■ TASK DETAILS:
Verbatim copy, images removed: write out the entries below.

■ SUPPLIED DATA:
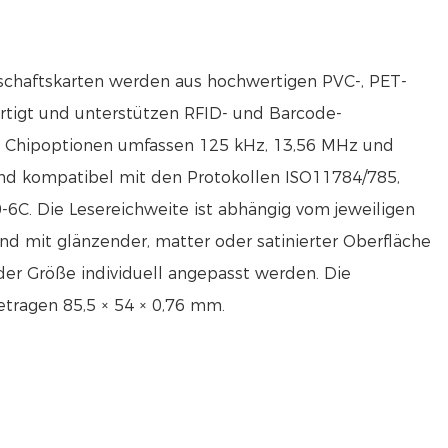
schaftskarten werden aus hochwertigen PVC-, PET-
rtigt und unterstützen RFID- und Barcode-
e Chipoptionen umfassen 125 kHz, 13,56 MHz und
d kompatibel mit den Protokollen ISO11784/785,
C. Die Lesereichweite ist abhängig vom jeweiligen
nd mit glänzender, matter oder satinierter Oberfläche
 der Größe individuell angepasst werden. Die
ragen 85,5 × 54 × 0,76 mm.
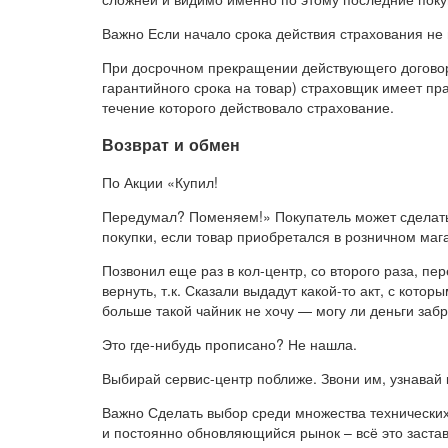
Важно Если начало срока действия страхования не 
При досрочном прекращении действующего договор
гарантийного срока на товар) страховщик имеет пр
течение которого действовало страхование.
Возврат и обмен
По Акции «Купил!
Передумал? Поменяем!» Покупатель может сделать 
покупки, если товар приобретался в розничном маг
Позвонил еще раз в кол-центр, со второго раза, пе
вернуть, т.к. Сказали выдадут какой-то акт, с кото
больше такой чайник не хочу — могу ли деньги заб
Это где-нибудь прописано? Не нашла.
Выбирай сервис-центр поближе. Звони им, узнавай 
Важно Сделать выбор среди множества технических
и постоянно обновляющийся рынок – всё это застав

■ ANSWER TO THE EXERCISE:
schaftskarten werden aus hochwertigen PVC-, PET-
rtigt und unterstützen RFID- und Barcode-
e Chipoptionen umfassen 125 kHz, 13,56 MHz und
d kompatibel mit den Protokollen ISO11784/785,
C. Die Lesereichweite ist abhängig vom jeweiligen
nd mit glänzender, matter oder satinierter Oberfläche
 der Größe individuell angepasst werden. Die
ragen 85,5 × 54 × 0,76 mm.
Важно Если начало срока действия страхования не 
При досрочном прекращении действующего договор
гарантийного срока на товар) страховщик имеет пр
течение которого действовало страхование.
Возврат и обмен
По Акции «Купил!
Передумал? Поменяем!» Покупатель может сделать 
покупки, если товар приобретался в розничном маг
Позвонил еще раз в кол-центр, со второго раза, пе
вернуть, т.к. Сказали выдадут какой-то акт, с кото
больше такой чайник не хочу — могу ли деньги заб
Это где-нибудь прописано? Не нашла.
Выбирай сервис-центр поближе. Звони им, узнавай 
Важно Сделать выбор среди множества технических
и постоянно обновляющийся рынок – всё это застав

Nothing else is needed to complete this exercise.